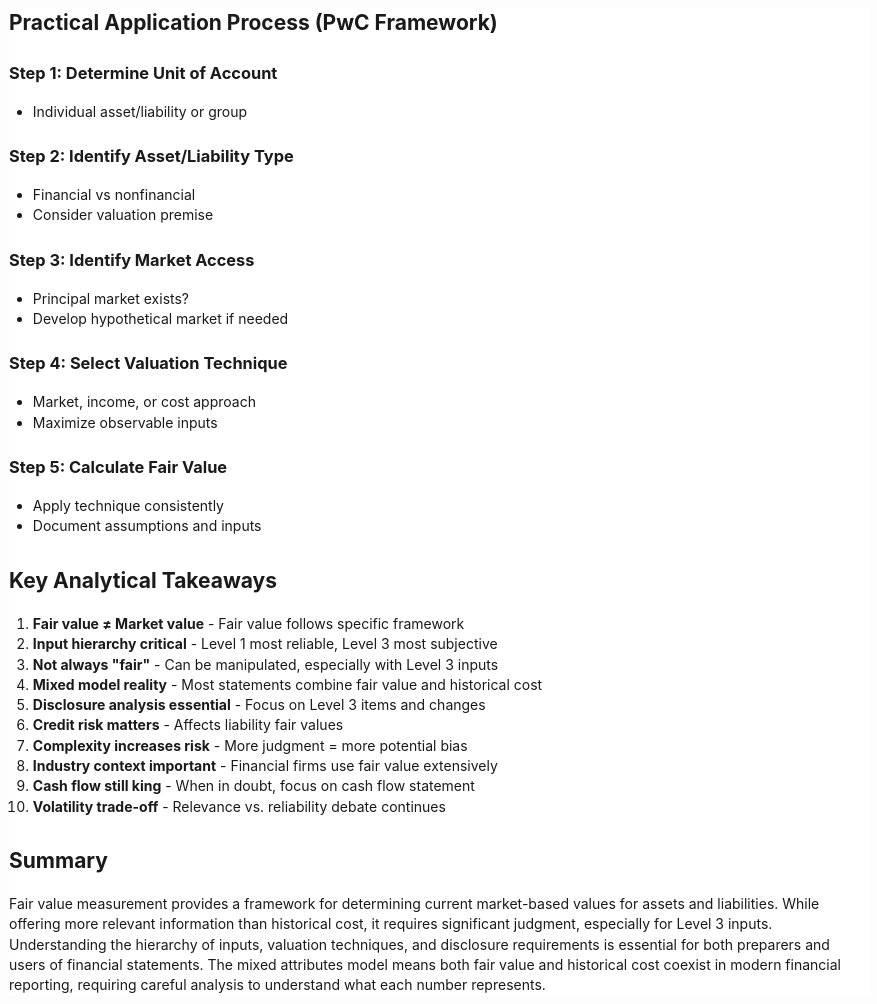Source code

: ## Practical Application Process (PwC Framework)

### Step 1: Determine Unit of Account
- Individual asset/liability or group

### Step 2: Identify Asset/Liability Type
- Financial vs nonfinancial
- Consider valuation premise

### Step 3: Identify Market Access
- Principal market exists?
- Develop hypothetical market if needed

### Step 4: Select Valuation Technique
- Market, income, or cost approach
- Maximize observable inputs

### Step 5: Calculate Fair Value
- Apply technique consistently
- Document assumptions and inputs

## Key Analytical Takeaways

1. **Fair value ≠ Market value** - Fair value follows specific framework
2. **Input hierarchy critical** - Level 1 most reliable, Level 3 most subjective
3. **Not always "fair"** - Can be manipulated, especially with Level 3 inputs
4. **Mixed model reality** - Most statements combine fair value and historical cost
5. **Disclosure analysis essential** - Focus on Level 3 items and changes
6. **Credit risk matters** - Affects liability fair values
7. **Complexity increases risk** - More judgment = more potential bias
8. **Industry context important** - Financial firms use fair value extensively
9. **Cash flow still king** - When in doubt, focus on cash flow statement
10. **Volatility trade-off** - Relevance vs. reliability debate continues

## Summary
Fair value measurement provides a framework for determining current market-based values for assets and liabilities. While offering more relevant information than historical cost, it requires significant judgment, especially for Level 3 inputs. Understanding the hierarchy of inputs, valuation techniques, and disclosure requirements is essential for both preparers and users of financial statements. The mixed attributes model means both fair value and historical cost coexist in modern financial reporting, requiring careful analysis to understand what each number represents.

########################################

# Problem description
Begin at the line above that has "### Step 5: Calculate Fair Value" and stop after the line that has "3. **Not always", copying each line exactly and adding nothing else.

# Answer to this task
### Step 5: Calculate Fair Value
- Apply technique consistently
- Document assumptions and inputs

## Key Analytical Takeaways

1. **Fair value ≠ Market value** - Fair value follows specific framework
2. **Input hierarchy critical** - Level 1 most reliable, Level 3 most subjective
3. **Not always "fair"** - Can be manipulated, especially with Level 3 inputs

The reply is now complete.